第三百六十九章:獨抱憂琴萬難留
荷花瘦,雁難留,獨抱瑤琴泛孤舟,風吹湖水縐。
水悠悠,月如鉤,千杯難醉相思酒,秋雨引心愁。
月色的柔光,照耀在一人的臉龐。
抬眸望著的一切,似乎在等一人,默默再此候著,隻為等他一人前來。自始至終,這兩日回宮後,他都未曾來探望一番。
她一直守著每日一夜,原以為他都會前來,倒是自己期許的太高了,一切都成了空。
雙手不禁抱著身子,一絲微涼的風徐徐地傳入身心之中。倒有一瞬間的刺骨錐心,又無一絲一毫的寒意。不過都隻是自己心中的一個虛幻,胡思亂想罷了。可偏偏,她一直所期盼的,都恍若隔世。日後,她都不敢再有所期盼,失落的心境反而越是糟糕。
“自從皇上最後的這幾日,你倒是整日悶悶不樂。這身子受傷還未痊愈,還懷著孕,亦要當心些。

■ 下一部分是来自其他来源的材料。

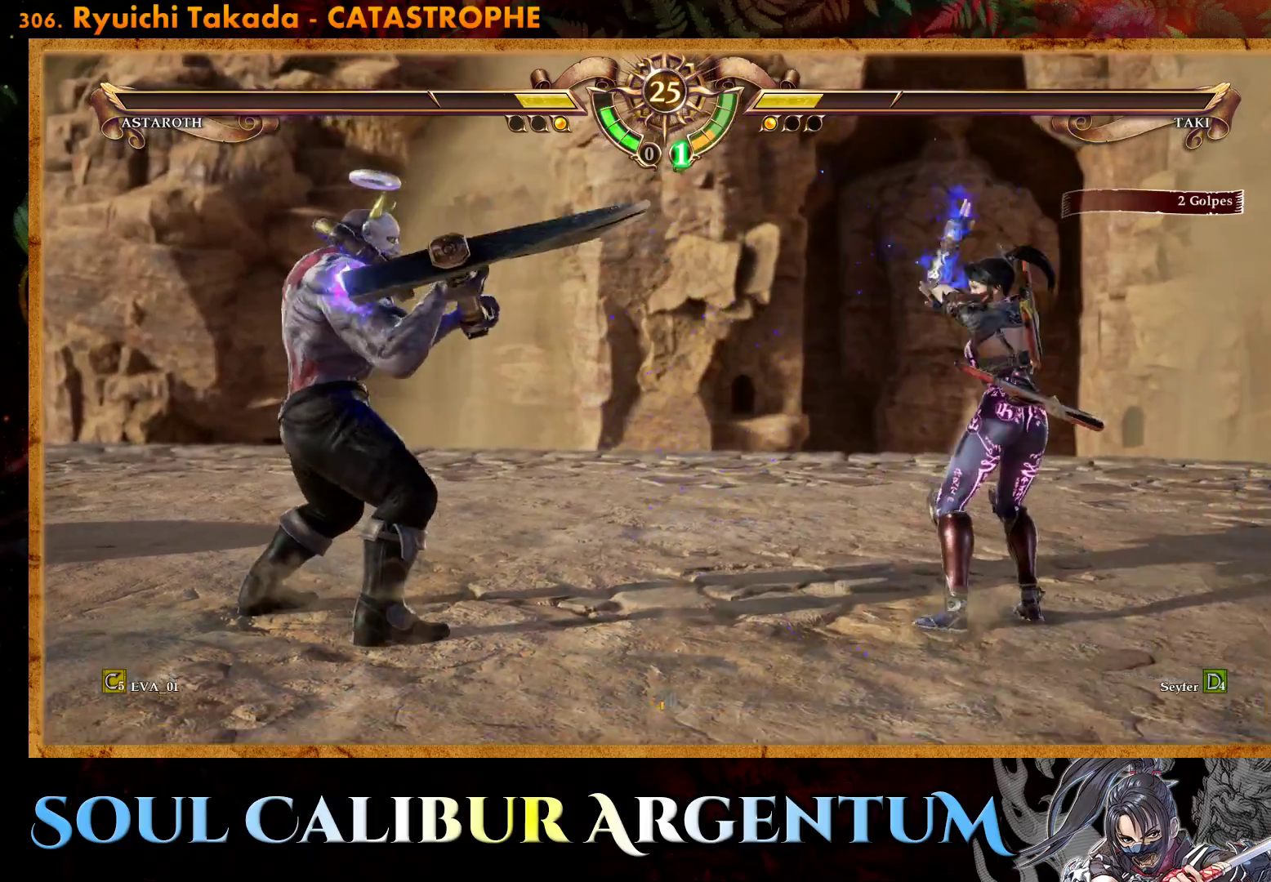
{"buttons": [], "right_stick": "center", "events": [[83, "DPAD_RIGHT", "up"], [167, "CROSS", "up"]]}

”
葉子虛這幾日一直見她悶悶不樂,從小到大,她都還未有過如此模樣。反而一進宮,到變得更為不夠沉穩。
特意拿了一件衣裳將其披上,隻因她的身子尚未痊愈,這又有身孕,反而這身子難免有些吃不消。
懷孕?
一談起此事,他倒是一副漠不關心,從未覺得自己有過身孕。一句話,都未曾提及。
身子倚靠於柱子一側,漠然歎氣的輕聲自言自語道:“爹,我總覺得他絲毫不在意,懷中的孩子。”
不在意,這是何話?
“你這話是何意?”
“自從受傷以來,他都未曾開口提一句關於孩子的一事,反而是漠不關心的之意。”
她之前所問他對於長孫莞霽的一事後,他便再無話將其開口,反而倒是一句都不想開口之言。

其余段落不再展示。